Published 31 August 2022 in Conversations
Through our curatorial programmes at the Javett Art Centre at the University of Pretoria (Javett-UP) we aim to challenge the imagination, inspire new ways of thinking, unsettle obsolete concepts and ‘assumed’ knowledge by unlearning together with our publics and rethinking the role an art centre can play in an ever-changing society.

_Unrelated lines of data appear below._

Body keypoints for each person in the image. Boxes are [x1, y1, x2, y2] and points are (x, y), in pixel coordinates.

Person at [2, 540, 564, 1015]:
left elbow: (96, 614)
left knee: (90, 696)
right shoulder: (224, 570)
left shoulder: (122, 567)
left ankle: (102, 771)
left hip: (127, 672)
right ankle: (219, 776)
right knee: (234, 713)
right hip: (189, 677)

SCENORAMA is a curatorial project that stages artistic positions that help us to experiment with how re-learning together can be choreographed as an active process as well as how entrenched knowledges about what an art space can be and do can be unsettled. In response to SCENORAMA, the Visual Culture Studies department (VKK) at the University of Pretoria incorporated this curatorial project into their third year curriculum for the second semester themed: Visual and Virtual Space. As part of their project, the students had to explore an exhibition that aims to offer institutional critique in setting up a discourse away from the centrality of the West to encompass a more inclusive and democratic curatorial experience.

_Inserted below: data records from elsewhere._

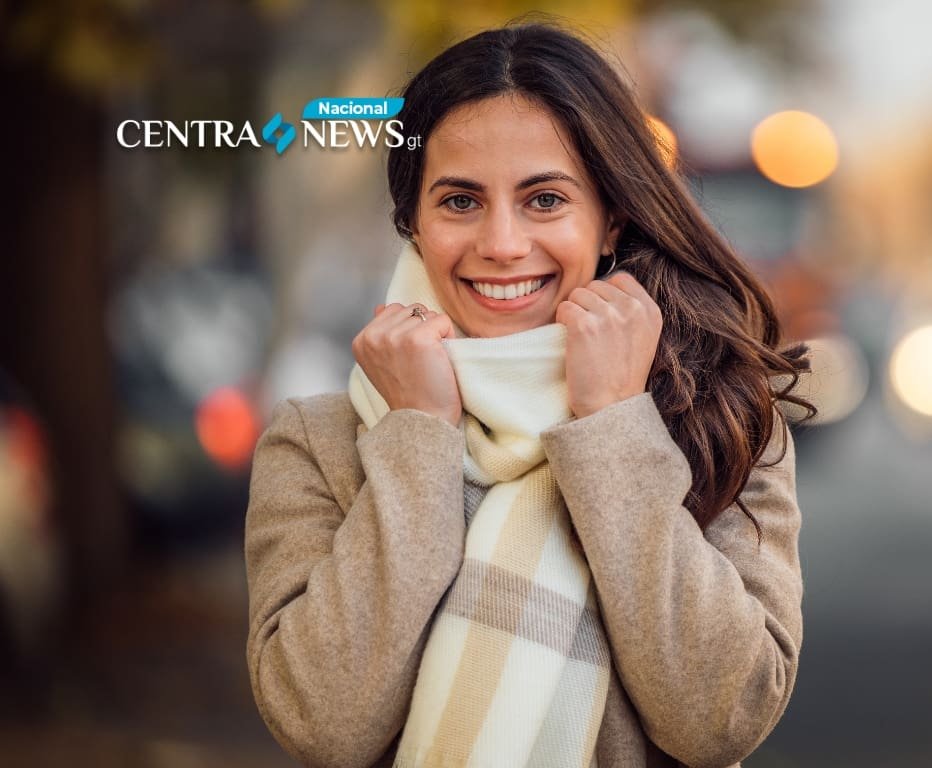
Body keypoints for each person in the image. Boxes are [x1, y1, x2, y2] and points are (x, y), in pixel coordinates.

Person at [244, 21, 814, 768]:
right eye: (460, 202)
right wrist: (417, 435)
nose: (503, 243)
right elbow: (324, 724)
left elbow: (720, 718)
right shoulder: (318, 444)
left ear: (610, 217)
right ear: (412, 223)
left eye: (544, 200)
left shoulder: (723, 422)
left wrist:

Approximately 91 third-year students embarked on an exploration of the SCENORAMA space guided by Danielle Oosthuizen, our Education and Public Engagement Coordinator and Gillian Fleischmann, our Curatorial Assistant through a form of conversational tours over a period of four days. These tours focused on reading SCENORAMA through established curatorial discourses, specific decisions taken by artists and curators, spaces of art as sites of power and surveillance, ideologies and a critic of institutional culture.
SCENORAMA offers a non-traditional viewer experience, whereby guests can interact with artworks as they develop and change over time in the gallery space and beyond, such as the work of Nyakallo Maleke, Nolan Oswald Dennis, Paulo Nazareth, Luana Vitra, Manyaku Mashilo and Zara Julius. The fluid and non-fixed elements found in SCENORAMA allows for networks of shared experiences, belief and knowledge systems across different but connected localities to be amplified. This approach in turn strengthens the Javett-UP’s vision of creating an art centre that is a living school.
Throughout the tours, students were interested in the artist’s works and the themes evoked. They were curious about the curatorial approach and methods of display used which choreographed how their bodies and minds navigated the space. We hope that this experimental attitude to curatorial work opens up avenues for their future creative approaches as students and in their future professional practices.